翌日、今日はクリスマスだ。昨日に引き続き、雪が降っている。すでに冬休みだ。孝也は夜遅くまで受験勉強をしていて、少し眠そうだ。だが、それも受験のため。乗り越えなければ。
孝也は1階のダイニングにやって来た。朝食の用意はもうできている。両親はすでに椅子に座って朝食を食べるのを待っている。だが、1階に寝室のある佐吉はまだ来ない。もう起きているはずなのに。
「おじいさん、まだ来ないね」
「そうだな・・・」
突然、父は不安になってきた。ひょっとして、佐吉に何かあったのでは?
「何があったのか見てきてよ」
「うん」
父は佐吉の寝室に向かった。母は父の後姿を見て、不安になった。ひょっとして、死んだんじゃないだろうか?
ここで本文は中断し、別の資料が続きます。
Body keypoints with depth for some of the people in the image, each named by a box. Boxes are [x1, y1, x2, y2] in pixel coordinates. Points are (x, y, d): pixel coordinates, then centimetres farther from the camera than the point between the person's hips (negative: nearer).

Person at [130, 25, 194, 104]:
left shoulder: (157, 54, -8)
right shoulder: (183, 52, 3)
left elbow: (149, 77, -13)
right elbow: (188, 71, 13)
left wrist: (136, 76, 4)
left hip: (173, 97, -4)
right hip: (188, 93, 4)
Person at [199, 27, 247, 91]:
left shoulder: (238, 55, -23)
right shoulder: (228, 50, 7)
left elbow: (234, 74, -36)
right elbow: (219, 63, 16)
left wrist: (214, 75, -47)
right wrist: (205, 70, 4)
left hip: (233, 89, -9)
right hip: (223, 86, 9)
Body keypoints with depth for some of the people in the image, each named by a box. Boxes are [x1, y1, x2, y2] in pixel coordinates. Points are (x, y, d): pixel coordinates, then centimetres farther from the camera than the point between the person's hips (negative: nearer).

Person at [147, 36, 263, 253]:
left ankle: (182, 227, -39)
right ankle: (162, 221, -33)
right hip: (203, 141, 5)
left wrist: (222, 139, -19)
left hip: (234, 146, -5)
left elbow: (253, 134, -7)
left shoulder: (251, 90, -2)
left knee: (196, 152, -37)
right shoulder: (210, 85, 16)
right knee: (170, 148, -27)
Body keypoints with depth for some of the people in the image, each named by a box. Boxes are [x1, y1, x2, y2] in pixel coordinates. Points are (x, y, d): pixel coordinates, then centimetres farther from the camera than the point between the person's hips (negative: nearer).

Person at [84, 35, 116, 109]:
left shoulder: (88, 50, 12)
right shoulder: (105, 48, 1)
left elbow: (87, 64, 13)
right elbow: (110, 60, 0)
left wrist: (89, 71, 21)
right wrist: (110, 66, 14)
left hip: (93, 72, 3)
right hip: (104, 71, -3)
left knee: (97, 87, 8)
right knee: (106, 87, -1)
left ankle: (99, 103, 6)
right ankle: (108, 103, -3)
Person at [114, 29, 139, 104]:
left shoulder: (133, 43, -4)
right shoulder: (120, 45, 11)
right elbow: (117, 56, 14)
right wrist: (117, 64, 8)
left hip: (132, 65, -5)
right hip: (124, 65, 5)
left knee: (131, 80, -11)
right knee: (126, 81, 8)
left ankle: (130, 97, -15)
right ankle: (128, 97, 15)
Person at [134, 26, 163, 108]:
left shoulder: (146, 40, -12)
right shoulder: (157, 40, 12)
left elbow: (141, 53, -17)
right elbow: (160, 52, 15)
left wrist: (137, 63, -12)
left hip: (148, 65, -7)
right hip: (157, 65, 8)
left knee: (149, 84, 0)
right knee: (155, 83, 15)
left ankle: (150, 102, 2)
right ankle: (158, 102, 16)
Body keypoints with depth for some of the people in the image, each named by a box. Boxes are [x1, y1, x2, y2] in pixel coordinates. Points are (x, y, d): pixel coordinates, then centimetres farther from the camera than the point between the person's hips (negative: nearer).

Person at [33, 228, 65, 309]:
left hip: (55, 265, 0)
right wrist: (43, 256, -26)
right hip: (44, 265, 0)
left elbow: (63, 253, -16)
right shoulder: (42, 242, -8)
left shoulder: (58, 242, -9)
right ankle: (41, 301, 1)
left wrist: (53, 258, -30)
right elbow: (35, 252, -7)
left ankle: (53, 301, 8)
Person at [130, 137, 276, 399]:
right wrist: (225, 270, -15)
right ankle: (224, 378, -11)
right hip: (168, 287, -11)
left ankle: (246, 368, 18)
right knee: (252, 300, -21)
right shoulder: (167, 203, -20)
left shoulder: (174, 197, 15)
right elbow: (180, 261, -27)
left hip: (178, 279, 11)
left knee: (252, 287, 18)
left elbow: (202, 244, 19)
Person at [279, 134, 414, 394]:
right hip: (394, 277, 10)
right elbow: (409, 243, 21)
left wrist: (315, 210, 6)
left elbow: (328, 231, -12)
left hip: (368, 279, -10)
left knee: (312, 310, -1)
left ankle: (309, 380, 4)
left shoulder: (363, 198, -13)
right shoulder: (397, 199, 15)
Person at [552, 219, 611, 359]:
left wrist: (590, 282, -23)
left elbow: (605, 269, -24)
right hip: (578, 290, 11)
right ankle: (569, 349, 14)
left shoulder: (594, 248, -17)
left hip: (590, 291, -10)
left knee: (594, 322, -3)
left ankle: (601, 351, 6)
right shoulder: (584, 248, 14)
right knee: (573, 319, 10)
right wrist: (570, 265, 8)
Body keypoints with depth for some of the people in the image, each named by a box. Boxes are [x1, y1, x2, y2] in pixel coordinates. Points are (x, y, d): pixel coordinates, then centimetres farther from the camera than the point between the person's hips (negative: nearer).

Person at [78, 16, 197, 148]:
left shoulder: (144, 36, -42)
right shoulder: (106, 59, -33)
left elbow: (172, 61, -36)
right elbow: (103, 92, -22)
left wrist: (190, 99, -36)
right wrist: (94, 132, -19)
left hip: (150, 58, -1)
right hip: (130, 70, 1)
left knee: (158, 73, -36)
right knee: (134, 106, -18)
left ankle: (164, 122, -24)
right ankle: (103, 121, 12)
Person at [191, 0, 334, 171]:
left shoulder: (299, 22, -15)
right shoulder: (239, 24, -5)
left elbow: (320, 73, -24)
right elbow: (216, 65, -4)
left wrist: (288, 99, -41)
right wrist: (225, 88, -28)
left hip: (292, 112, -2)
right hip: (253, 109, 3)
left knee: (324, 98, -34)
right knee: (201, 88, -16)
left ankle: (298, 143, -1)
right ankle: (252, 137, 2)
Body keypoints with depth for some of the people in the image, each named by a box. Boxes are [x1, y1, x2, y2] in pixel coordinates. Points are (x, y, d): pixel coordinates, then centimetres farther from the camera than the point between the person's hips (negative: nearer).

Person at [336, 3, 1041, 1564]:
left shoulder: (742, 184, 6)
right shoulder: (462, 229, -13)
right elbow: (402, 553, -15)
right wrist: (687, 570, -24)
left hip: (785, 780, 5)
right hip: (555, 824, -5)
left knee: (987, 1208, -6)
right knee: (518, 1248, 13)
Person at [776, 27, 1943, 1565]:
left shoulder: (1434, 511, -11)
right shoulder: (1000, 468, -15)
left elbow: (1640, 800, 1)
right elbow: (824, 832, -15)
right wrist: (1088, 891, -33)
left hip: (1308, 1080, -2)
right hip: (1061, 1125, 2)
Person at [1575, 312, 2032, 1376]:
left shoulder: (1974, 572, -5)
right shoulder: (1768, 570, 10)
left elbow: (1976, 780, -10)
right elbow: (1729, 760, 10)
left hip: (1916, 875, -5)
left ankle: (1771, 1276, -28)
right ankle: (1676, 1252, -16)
父は佐吉の寝室にやって来た。ベッドでは佐吉が寝ている。いつもの寝姿だ。だが、扉を開けても近づいても全く反応しない。
「父さん、朝ですよ!」
父は叫んだが、佐吉は反応しない。どうしたんだろう。耳が遠いからもっと大きく言わなければならないんだろうか?
「父さん、起きて!」
父はゆすった。だが、佐吉は起きない。どうしたんだろう。そして、父は気づいた。体が冷たい。まさか、死んだ?
「つ、冷たい・・・」
父はその時知った。佐吉はクリスマスの朝に死んだ。孝也の卒業式どころか、新しい年を迎える事なく。
父はダイニングに戻ってきた。父は肩を落としている。母はその様子を見て、驚いた。佐吉に何かあったんだろうか?
「どうしたの?」
「冷たくなってる・・・」
父は泣きそうだ。死んだと言いたくないのに、言わなければならない。
「まさか・・・」
冷たくなったと聞いて、母もその意味がわかった。
「どうしたの?」
その意味が分からない孝也は首をかしげた。2人とも悲しそうな表情だ。まさか、佐吉が死んだんだろうか?
「おじいちゃんが死んだ」
「そんな・・・」
孝也は立ち上がり、佐吉の寝室に向かった。信じたくない。昨日、プレゼントをくれたのに。その次の日に死ぬなんて。
孝也は寝室にやって来た。そこには佐吉が寝ている。いつもの寝顔だ。
「おじいちゃん、おじいちゃん、起きて!」
孝也は佐吉をゆすった。だが、起きない。そして、冷たい。やはり死んでるんだ。
「もう起きないんだよ」
孝也は振り向いた。そこには両親がいる。両親は泣いている。よほど悲しいと思われる。
「昨日はあんなに元気だったのに。キツネのぬいぐるみを買ってくれたのに」
程なくして孝也も泣きだした。キツネのぬいぐるみが最後のプレゼントになるなんて。信じられない。もっと生きてほしかった。卒業式を見てほしかった。
「仕方ないんだよ。その時が来たんだよ」
「早すぎるよ! 卒業式が見たいって言ってたじゃん!」
孝也は泣き崩れた。両親は孝也の肩を叩いた。苦しいのはわかるけど、受験を頑張ろう。それが佐吉への最後の孝行だ。きっと天国から見守ってくれるはずさ。
「わかるけど乗り越えよう。そして、おじいちゃんが空から見てるって思って、頑張ろう」
「うん・・・」
3人は泣きながらダイニングに戻っていった。朝食を食べたら葬儀屋に知らせないと。そして、親戚に佐吉が死んだ事を知らせないと。
修斗はその話を真剣に聞いていた。修斗はいつの間にか泣いていた。
「そんな思い出があったの・・・」
「そうなんだよ」
孝也は再び空を見上げた。星は雲がかかっていて見えないけれど、 温かい家庭を築いている孝也を温かく見守っているはずだ。
「おじいちゃん、空から見てるからな?」
「きっと見てるよ!」
修斗も空を見上げた。修斗にも佐吉の姿は見えない。だけど、きっといるんだ。そして、僕らを見守っているんだ。
と、修斗は家の前の道でキツネを見つけた。こんな都会にいるんだろうか? それは佐吉が見せた幻だろうか? それとも、キツネに生まれ変わった佐吉が見ているんだろうか?